デモクラシータイムスを拝聴した。平野氏、怒っておられる。
ブログ『私の闇の奥』最新記事 ユージン・スミスの『入浴する智子と母』で、過分なお言葉とともに、この記事の元記事翻訳 Minamata:いかに日本企業が共同体を汚染し、アメリカ人カメラマンがそれを暴露しようとつとめたかをご紹介いただいた。当ブログ、出来の悪い学生が、先生に日々レポートを提出しているようなものかも知れない。
このチッソによる産業公害、今も解決とはほど遠い。
西日本新聞 2020/4/30 社説
認定基準の厳しさや地域的ひろがりの未解明は大きな問題だ。

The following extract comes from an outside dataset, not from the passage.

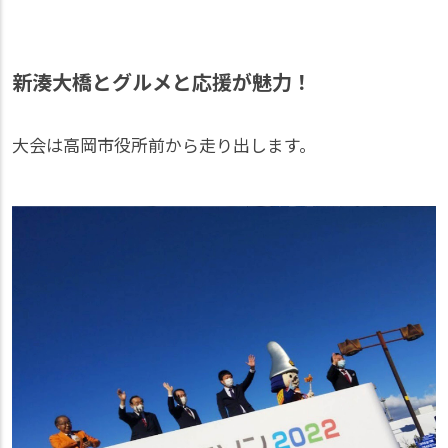
新湊大橋とグルメと応援が魅力！
大会は高岡市役所前から走り出します。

もちろん差別も。社説の一部引用させていただこう。
最終解決を阻む壁がいくつか挙げられる。過度と言える認定基準の厳しさ、差別を恐れて進む被害の潜在化などに加え、被害者の地域的広がりが解明されていない点も大きい。
こうした国の対応は、東京電力福島第一原発事故被害者対策と直結している。コロナ無策も根底でつながっている。企業側にたって、被害者を踏みにじる姿勢の原点は、もちろん田中正造が戦った古河鉱業足尾鉱毒事件。原発事故のひどい対策の原点が「足尾鉱毒事件」だったことは遅ればせながら、2012年の下記講演で学んだ。
【アースデイ田中正造】9月30日 『国を豊かにするという思想のもと、企業を保護し住民は切り捨てる構図が一貫している』小出裕章講演(東京新聞/毎日新聞/下野新聞)
今年、久しぶりに田中正造の直訴状原本が展示されている。
朝日新聞DIGITAL
そして、つける薬のない、とんでもない新政権。